O que o poder público deveria fazer para incentivar a arte e a cultura, tanto na cidade, quanto no estado e no país?

A arte deve ser incentivada como um todo. No caso da dança, há muitas perdas na pandemia. Muito se fez ao ar livre, mas a dança precisa de locais adequados. Durante a pandemia, usou-se de toda a criatividade e tecnologia em prol do fazer artístico da dança. Mas é necessário que a dança volte ao palco, que as companhias voltem a trabalhar. É preciso incentivo privado e do governo para que novas políticas possam ser pensadas e executadas. Eu sempre sou a favor que incentivos venham do governo, mas também do setor privado. E cada indivíduo é responsável pela sua própria cultura. Ajudarmos o próximo em termos de cultura e produção artística é fundamental, assim como é fundamental a liberdade de expressão.
A arte é um ato político?

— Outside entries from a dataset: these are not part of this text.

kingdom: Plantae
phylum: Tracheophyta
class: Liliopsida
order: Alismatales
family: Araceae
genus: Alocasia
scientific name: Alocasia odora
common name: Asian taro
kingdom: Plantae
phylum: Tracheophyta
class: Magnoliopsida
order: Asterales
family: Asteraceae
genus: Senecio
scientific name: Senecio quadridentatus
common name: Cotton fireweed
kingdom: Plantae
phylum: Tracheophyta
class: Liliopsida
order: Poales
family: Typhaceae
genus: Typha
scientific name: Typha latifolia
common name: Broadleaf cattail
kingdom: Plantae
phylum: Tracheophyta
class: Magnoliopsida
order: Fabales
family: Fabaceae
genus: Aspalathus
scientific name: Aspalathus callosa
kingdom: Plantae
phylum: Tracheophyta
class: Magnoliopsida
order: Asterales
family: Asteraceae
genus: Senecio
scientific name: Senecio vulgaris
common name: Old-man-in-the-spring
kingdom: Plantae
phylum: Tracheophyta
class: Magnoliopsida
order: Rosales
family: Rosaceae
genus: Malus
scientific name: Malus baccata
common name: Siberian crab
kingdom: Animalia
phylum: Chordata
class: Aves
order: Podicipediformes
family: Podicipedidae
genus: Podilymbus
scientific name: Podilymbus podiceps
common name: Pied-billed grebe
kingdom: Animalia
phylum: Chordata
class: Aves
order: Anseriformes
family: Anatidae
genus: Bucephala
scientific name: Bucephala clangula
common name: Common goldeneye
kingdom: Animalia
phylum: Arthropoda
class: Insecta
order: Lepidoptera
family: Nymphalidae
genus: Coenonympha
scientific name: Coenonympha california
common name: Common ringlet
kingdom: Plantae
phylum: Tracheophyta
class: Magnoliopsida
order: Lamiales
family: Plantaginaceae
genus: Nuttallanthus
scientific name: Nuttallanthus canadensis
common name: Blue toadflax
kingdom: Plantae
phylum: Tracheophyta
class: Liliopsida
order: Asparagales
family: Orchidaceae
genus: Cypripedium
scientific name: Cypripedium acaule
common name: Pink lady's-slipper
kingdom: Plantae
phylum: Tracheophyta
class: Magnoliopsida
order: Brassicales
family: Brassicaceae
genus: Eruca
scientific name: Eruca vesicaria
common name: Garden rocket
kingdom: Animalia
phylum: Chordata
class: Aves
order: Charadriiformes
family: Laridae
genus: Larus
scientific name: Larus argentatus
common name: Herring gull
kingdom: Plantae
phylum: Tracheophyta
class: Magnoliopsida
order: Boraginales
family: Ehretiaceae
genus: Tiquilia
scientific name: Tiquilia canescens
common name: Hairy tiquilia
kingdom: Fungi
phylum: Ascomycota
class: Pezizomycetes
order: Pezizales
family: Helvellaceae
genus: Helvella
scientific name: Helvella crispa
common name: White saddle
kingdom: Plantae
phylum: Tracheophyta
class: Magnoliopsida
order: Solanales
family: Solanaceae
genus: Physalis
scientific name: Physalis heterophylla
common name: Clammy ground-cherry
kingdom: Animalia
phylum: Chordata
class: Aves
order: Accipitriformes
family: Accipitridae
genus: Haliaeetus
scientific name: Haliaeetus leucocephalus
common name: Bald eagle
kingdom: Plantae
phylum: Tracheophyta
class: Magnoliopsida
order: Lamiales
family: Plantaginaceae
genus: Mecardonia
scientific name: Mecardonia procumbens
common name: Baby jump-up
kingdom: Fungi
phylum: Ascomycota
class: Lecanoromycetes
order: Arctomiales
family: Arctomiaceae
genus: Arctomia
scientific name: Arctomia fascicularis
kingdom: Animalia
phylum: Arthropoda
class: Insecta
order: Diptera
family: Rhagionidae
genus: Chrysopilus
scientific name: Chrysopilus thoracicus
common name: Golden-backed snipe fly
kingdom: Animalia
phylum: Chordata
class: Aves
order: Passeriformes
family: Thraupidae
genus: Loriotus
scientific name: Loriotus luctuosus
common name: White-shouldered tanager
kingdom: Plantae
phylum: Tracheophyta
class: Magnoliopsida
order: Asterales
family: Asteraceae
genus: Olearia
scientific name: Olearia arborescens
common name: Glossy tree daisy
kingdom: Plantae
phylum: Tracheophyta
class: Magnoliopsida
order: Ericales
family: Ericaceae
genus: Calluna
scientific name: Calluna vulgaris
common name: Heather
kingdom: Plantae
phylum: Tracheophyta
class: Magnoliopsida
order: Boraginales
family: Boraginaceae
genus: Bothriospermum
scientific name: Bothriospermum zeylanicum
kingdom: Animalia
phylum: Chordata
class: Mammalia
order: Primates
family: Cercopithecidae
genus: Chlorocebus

Com uma polarização política crescente e fake news, sobrou também para a classe artística como um todo, com perdas de investimentos. Como mudar a forma das pessoas pensarem e valorizarem a cultura brasileira?

O fazer artístico com honestidade e lealdade ao palco e à própria arte é a única maneira de valorizarmos a cultura brasileira. Então, é isso que vai fazer as pessoas mudarem em relação à cultura. É fundamental para que as pessoas vejam a arte com a importância que ela deve ter.